Jakarta (ANTARA News) - Meski RUU tentang Pesantren dan Pendidikan Keagamaan sudah disetujui menjadi usul inisiatif DPR RI sejak pertengahan Oktober 2018, namun ada beberapa hal yang diakui masih membutuhkan aspirasi dari masyarakat dalam pembahasannya.

Kalau melihat sejarahnya, RUU Pesantren sudah digagas Fraksi Partai Persatuan Pembangunan (PPP) sejak 2009. Saat itu bernama RUU tentang Madrasah Diniyah dan Pendidikan Pesantren.

Dalam perjalanannya, setelah menerima aspirasi, saran dan masukan, draf RUU ini diubah namanya dari RUU tentang Madrasah Diniyah dan Pendidikan Pesantren menjadi RUU tentang Pesantren dan Pendidikan Keagamaan.

Awalnya, Ketua Fraksi PPP DPR RI Reni Marlinawati menyerahkan usul Rancangan Undang-Undang (RUU) tentang Pesantren dan Pendidikan Keagamaan kepada Badan Legislasi DPR pada 27 Maret 2018. Pengajuannya dilandasi semangat dan komitmen partai ini dalam memperjuangkan pendidikan keagamaan.

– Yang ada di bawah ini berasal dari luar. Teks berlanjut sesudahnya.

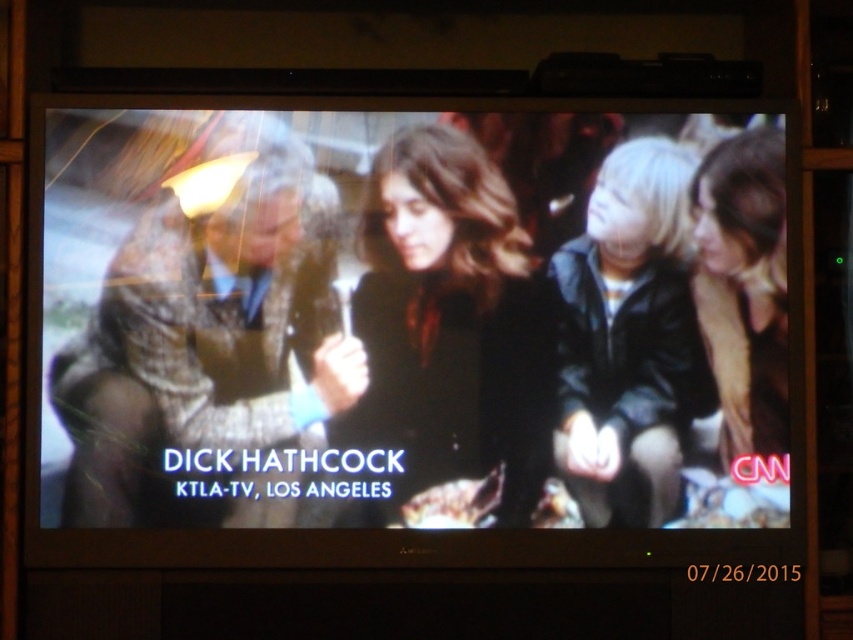
Between brown textured coat at left and black leather jacket at right, which one appears on the left side from the viewer's perspective?

From the viewer's perspective, brown textured coat at left appears more on the left side.

Is point (350, 346) positioned in front of point (567, 317)?

Yes, it is in front of point (567, 317).

Find the location of a particular element. brown textured coat at left is located at coordinates (207, 355).

How much distance is there between matte black jacket at center and black leather jacket at right?

16.59 inches

Can you confirm if matte black jacket at center is taller than black leather jacket at right?

Yes, matte black jacket at center is taller than black leather jacket at right.

Is point (292, 468) closer to camera compared to point (646, 429)?

Yes, it is.

Find the location of a particular element. The height and width of the screenshot is (640, 853). matte black jacket at center is located at coordinates (410, 321).

Which of these two, matte black coat at center or black leather jacket at right, stands taller?

matte black coat at center is taller.

Which is in front, point (477, 307) or point (656, 182)?

Positioned in front is point (477, 307).

At what (x,y) coordinates should I click in order to perform the action: click on matte black coat at center. Please return your answer as a coordinate pair (x, y). The height and width of the screenshot is (640, 853). Looking at the image, I should click on (448, 333).

You are a GUI agent. You are given a task and a screenshot of the screen. Output one action in this format:
    pyautogui.click(x=<x>, y=<y>)
    Task: Click on the matte black coat at center
    The image size is (853, 640).
    Given the screenshot: What is the action you would take?
    pyautogui.click(x=448, y=333)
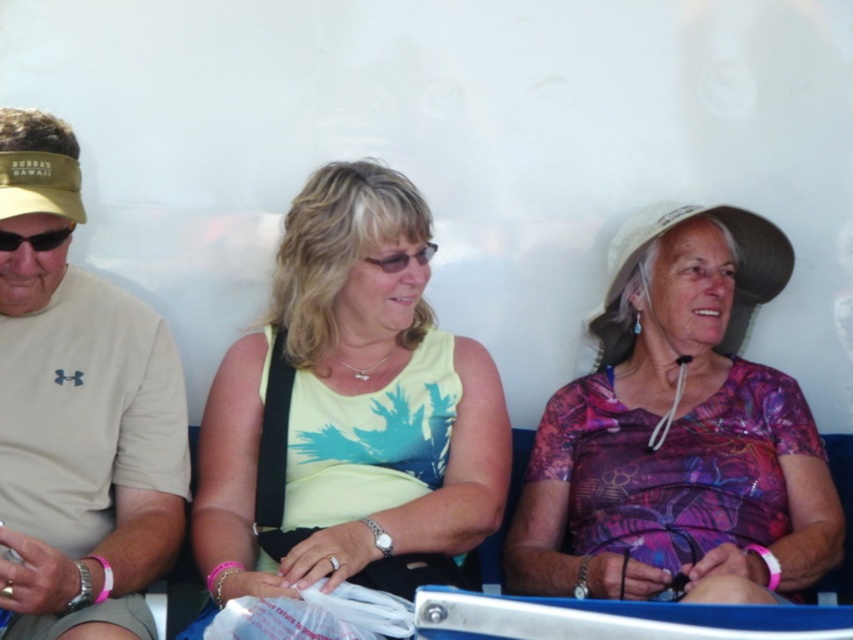
Question: Which object is positioned closest to the matte black glasses at center?

Choices:
 (A) tan fabric shirt at left
 (B) black plastic sunglasses at left
 (C) purple printed dress at center

Answer: (B)

Question: Is yellow fabric tank top at center bigger than black plastic sunglasses at left?

Choices:
 (A) yes
 (B) no

Answer: (A)

Question: Which is nearer to the matte black glasses at center?

Choices:
 (A) tan fabric shirt at left
 (B) yellow fabric tank top at center

Answer: (B)

Question: Can you confirm if purple printed dress at center is smaller than tan fabric shirt at left?

Choices:
 (A) yes
 (B) no

Answer: (B)

Question: Which point is farther from the camera taking this photo?

Choices:
 (A) (25, 241)
 (B) (100, 449)

Answer: (B)

Question: Is tan fabric shirt at left above black plastic sunglasses at left?

Choices:
 (A) no
 (B) yes

Answer: (A)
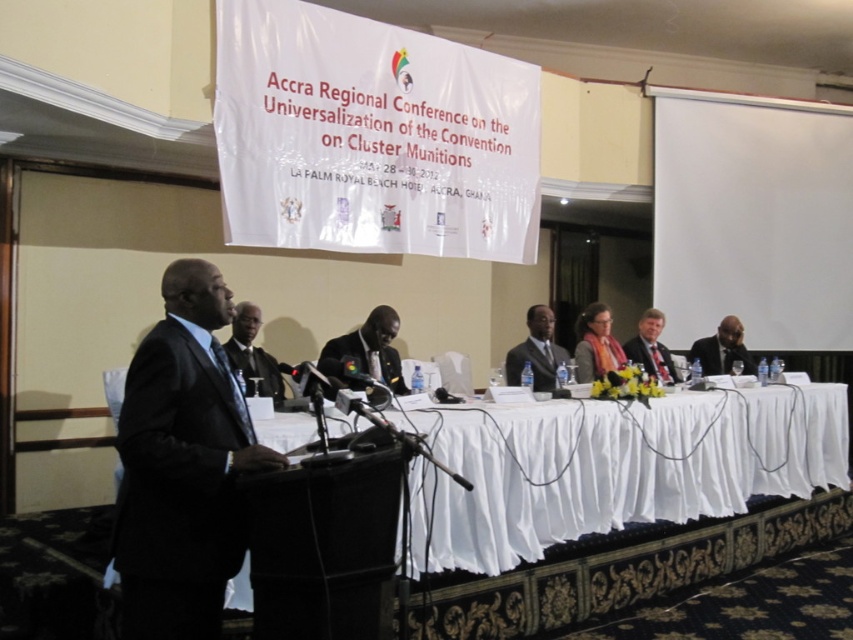
You are an event photographer at the Accra Regional Conference. You need to capture a photo of both the dark gray matte suit at center and the dark gray suit at center. Which one should you focus on first to ensure both are in the frame?

The dark gray matte suit at center is in front of the dark gray suit at center, so you should focus on the dark gray suit at center first to ensure both are in the frame.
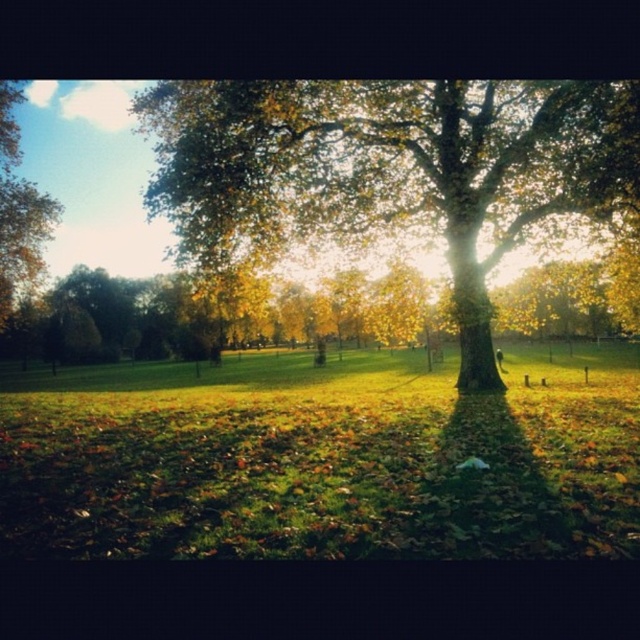
Who is lower down, green grass at center or golden textured tree at center?

Positioned lower is green grass at center.

Between green grass at center and golden textured tree at center, which one appears on the right side from the viewer's perspective?

golden textured tree at center is more to the right.

Does point (129, 435) come in front of point (486, 156)?

Yes, it is in front of point (486, 156).

Identify the location of green grass at center. The height and width of the screenshot is (640, 640). (321, 458).

Who is higher up, green grass at center or green leafy tree at upper left?

green leafy tree at upper left is above.

This screenshot has height=640, width=640. What do you see at coordinates (321, 458) in the screenshot? I see `green grass at center` at bounding box center [321, 458].

Find the location of `green grass at center`. green grass at center is located at coordinates (321, 458).

The height and width of the screenshot is (640, 640). Identify the location of green grass at center. (321, 458).

Does golden textured tree at center appear on the right side of green leafy tree at upper left?

Indeed, golden textured tree at center is positioned on the right side of green leafy tree at upper left.

Based on the photo, can you confirm if golden textured tree at center is positioned below green leafy tree at upper left?

Yes.

Which is behind, point (339, 177) or point (8, 188)?

Positioned behind is point (8, 188).

The image size is (640, 640). Find the location of `golden textured tree at center`. golden textured tree at center is located at coordinates (388, 168).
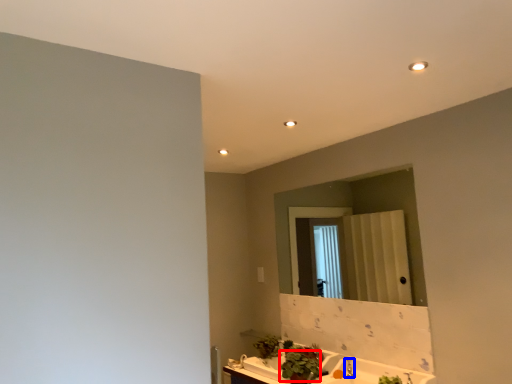
Question: Among these objects, which one is farthest to the camera, plant (highlighted by a red box) or faucet (highlighted by a blue box)?

Choices:
 (A) plant
 (B) faucet

Answer: (B)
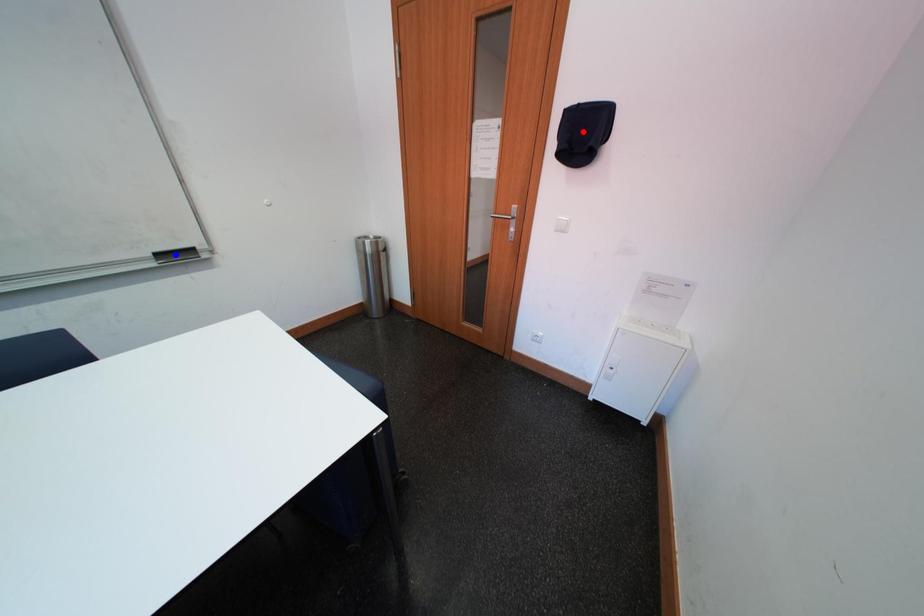
Question: Two points are marked on the image. Which point is closer to the camera?

Choices:
 (A) Blue point is closer.
 (B) Red point is closer.

Answer: (B)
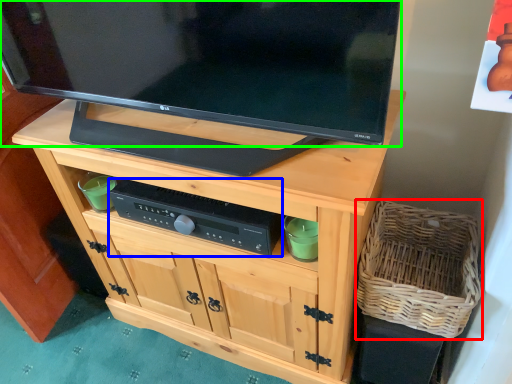
Question: Estimate the real-world distances between objects in this image. Which object is farther from basket (highlighted by a red box), control (highlighted by a blue box) or television (highlighted by a green box)?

Keberadaan RUU tentang Pesantren dan Pendidikan Keagamaan dan Pesantren ini dinilai sangat penting dalam meningkatkan kualitas kehidupan berbangsa dan bernegara sebagaimana sudah diamanahkan oleh UUD 1945, kata Reni Marlinawati, waktu itu.

Atas dasar itu, PPP berharap RUU ini perlu segera dibahas dan disetujui untuk disahkan menjadi UU. Dalam bahasa idealismenya demi memperkokoh kembali nilai Pancasila dalam kehidupan bernegara terutama sila pertama Ketuhanan Yang Maha Esa.

Disadari atau tidak, dinamika saat ini terjadi penggerusan nilai-nilai Pancasila sehingga keberadaan pendidikan pesantren menjadi mutlak dan harus diperhatikan oleh negara. RUU ini dinilai bisa menjadi instrumen penting untuk mewujudkan revolusi mental yang digagas Presiden Jokowi.

Fraksi PPP sebagai partai pengusul RUU tentang Pesantren dan Pendidikan Keagamaan terus mendorong pemerintah untuk hadir secara nyata terhadap peningkatan pendidikan keagamaan dan pesantren di Indonesia.

Menurut anggota Badan Legislasi dari Fraksi PPP DPR, Achmad Baidowi, RUU ini tidak hanya mengatur pendidikan agama Islam seperti pesantren dan madrasah diniyah, tapi juga pendidikan semua agama yang sah di Indonesia.

RUU ini terdiri atas 10 bab dan 169 pasal. PPP sebagai salah satu pengusul bersedia berkompromi dengan menyandingkan draf RUU yang dikompilasi oleh tenaga ahli Badan Legislasi bersama tenaga ahli PPP dan tenaga ahli PKB.

Kompromi itu terlihat dari ada perubahan judul RUU dari semua RUU tentang Madrasah Diniyah dan Pendidikan Pesantren menjadi RUU tentang Pesantren dan Pendidikan Keagamaan.

Sejak mengusulkan RUU ini, tak sedikit pihak yang menyampaikan aspirasi, saran dan masukan serta dukungan maupun sikap kritis baik secara langsung maupun tidak. Pada 18 April 2019, misalnya, Fraksi PPP menerima delegasi rombongan kiai yang tergabung dalam Forum Komunikasi Pesantren Muadalah.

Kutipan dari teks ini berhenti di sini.